In mid-1943 the focus of the war in southeastern Europe shifted from Serbia to the west coast of Yugoslavia, especially following the collapse of the fascist regime in Italy. The German military expected an Anglo-American invasion of Croatia and an effort to drive from there northward into Austria and Germany. The English had been active enough in the area, sending agents and supplies to help the partisans, to make the scenario plausible. The German response was as severe as it had been in Serbia, aggravated by a growing sense of desperation.
Basic orders: As an SS Division operated in Croatia, its orders included "the immediate arrest of hostages. The slightest resistance is to be broken with ruthless terror." In February 1944 General Kuebler, citing the Germans' numerical disadvantage against the partisans, was even more emphatic: "Terror against terror. An eye for an eye, A tooth for a tooth!"
Revised orders: Early in the war partisan fighters were considered criminals rather than soldiers, so captured partisans were shot rather than treated as POWs. In July 1943 Hitler revised the policy and captured partisans were kept alive and shipped to Germany for labor, particularly in the coal mines. Germany was running desperately short of labor at that point, which probably had more to do with the changed policy than respect for the laws of war. By the end of the war in the region, in 1944, the German army did show some respect for their adversaries, ironically because of the assistance the partisans were then receiving from the Allies (Anglo-American and Soviet), which included uniforms as well as weapons. Since the partisans now acted like an army and looked like an army, the German military recognized them as such-including the application of international laws regarding the treatment of POWs.

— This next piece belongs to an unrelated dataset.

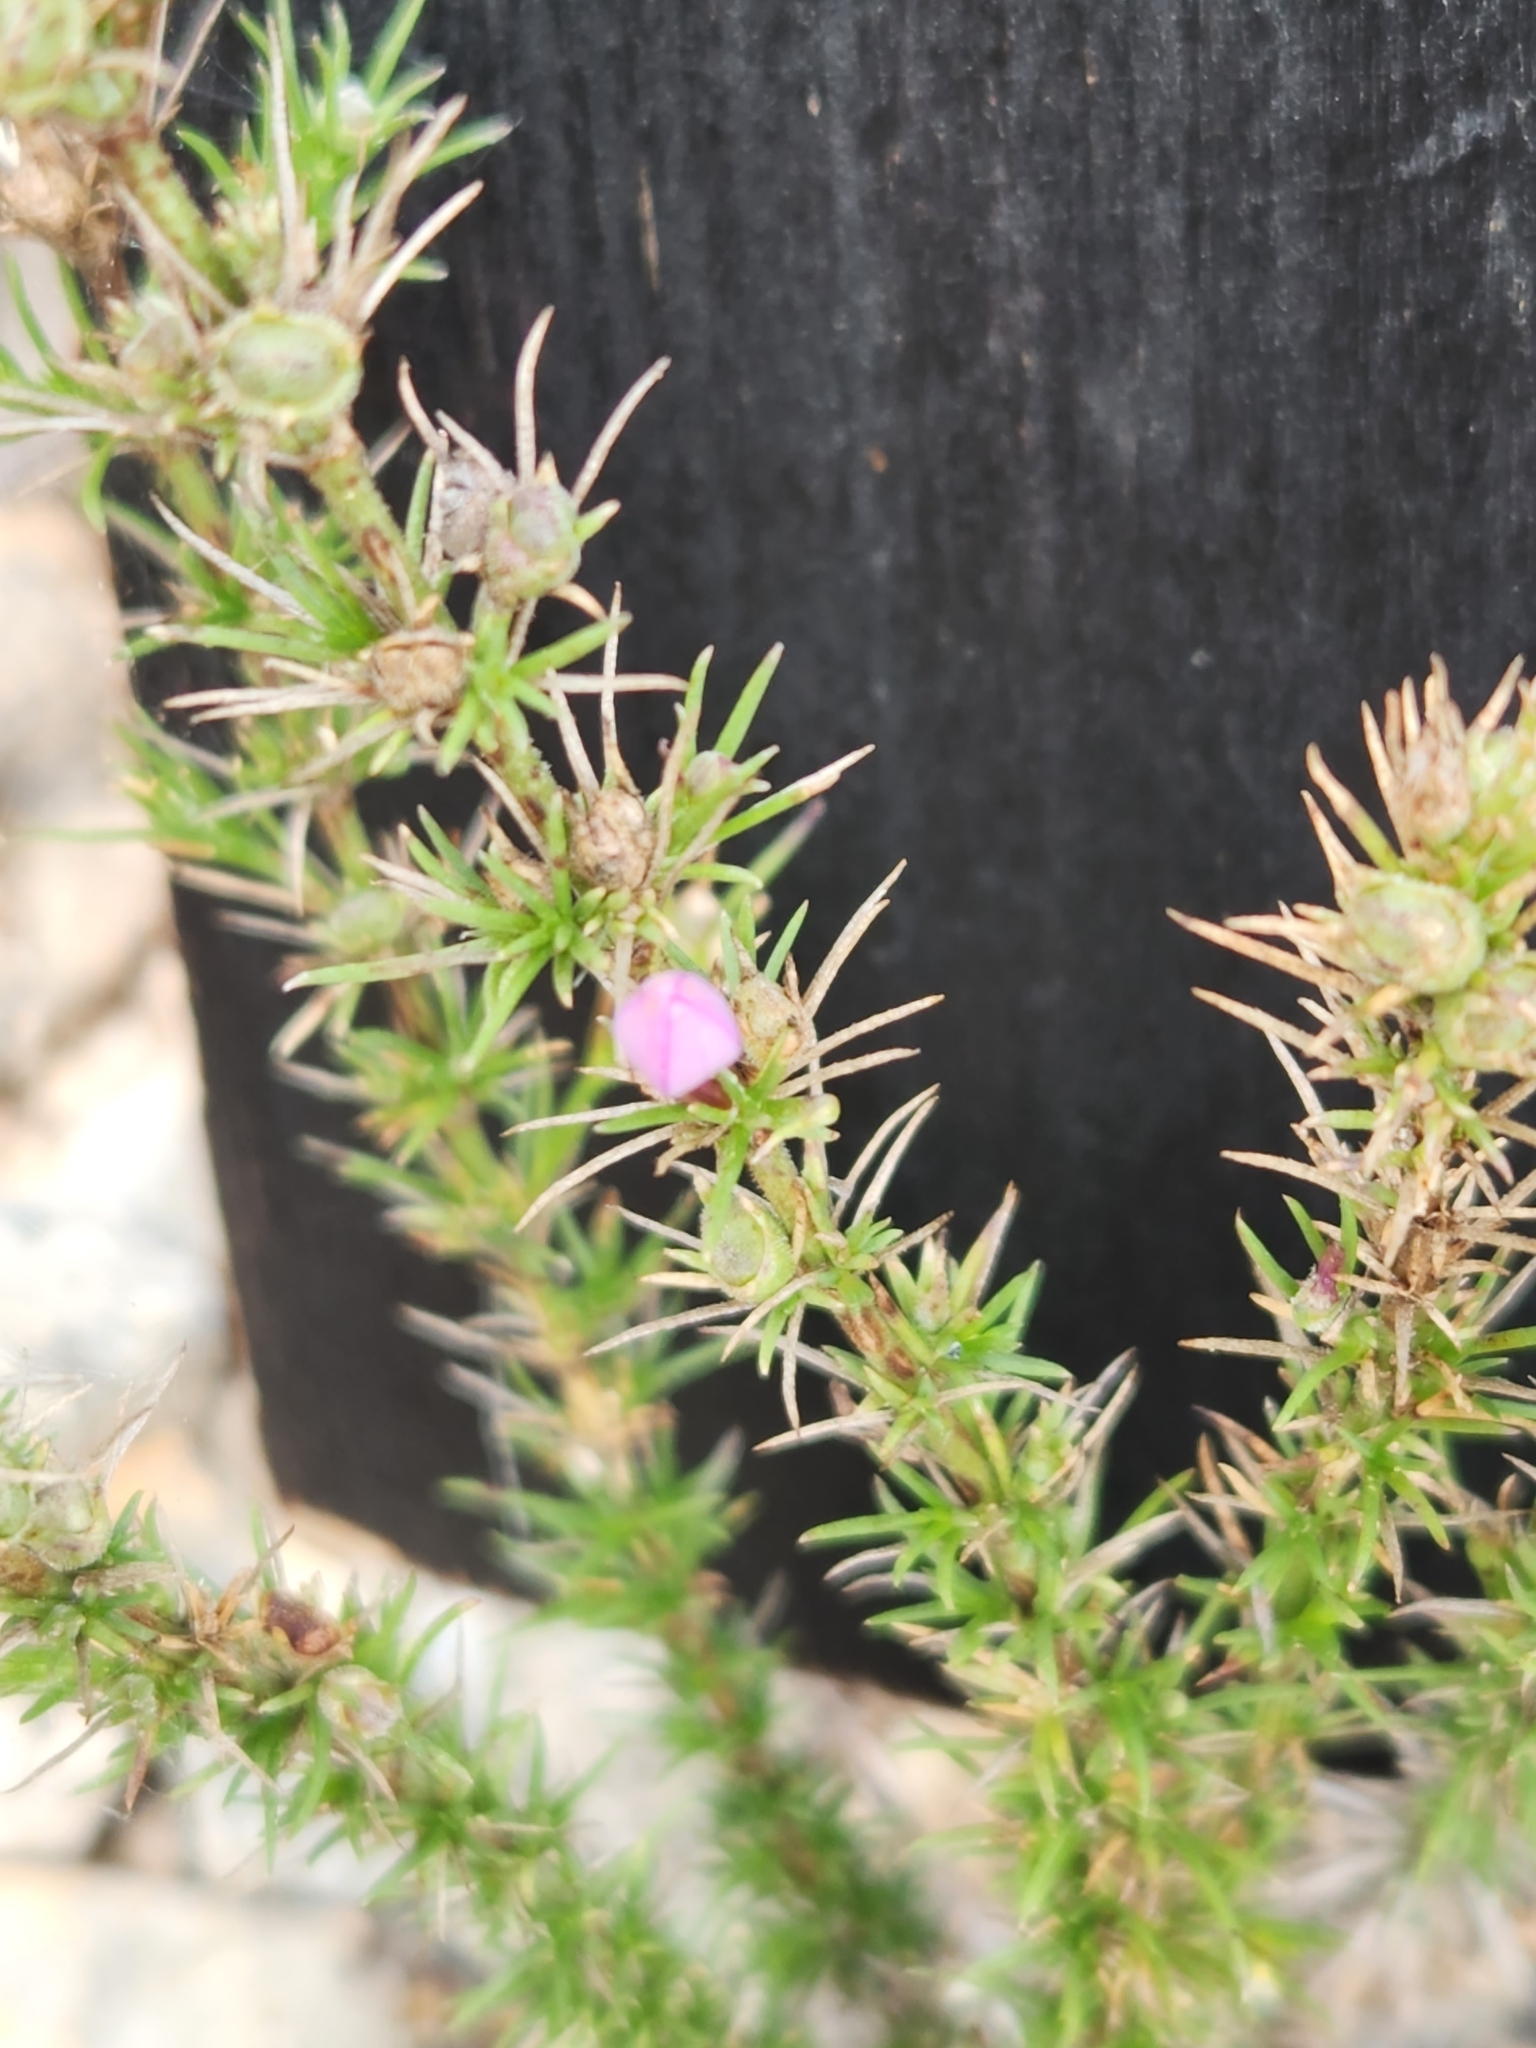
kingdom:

The ethnic problem(s): With the German army drained to the Russian front, the army in the southeast relied partly on other forces, including groups of anti-Soviet Russians (referred to as Cossacks in some records) and Bulgarians. The Russian units were sometimes investigated by the German commanders for being overly literal about the "ruthless terror" strategy against civilians. The use of Bulgarian troops in Serbia, a German officer noted, raised the problem that most Serbs scorned Bulgarians as inferior, while the Bulgarians had "an unbridgeable hate against everything of Serbian blood."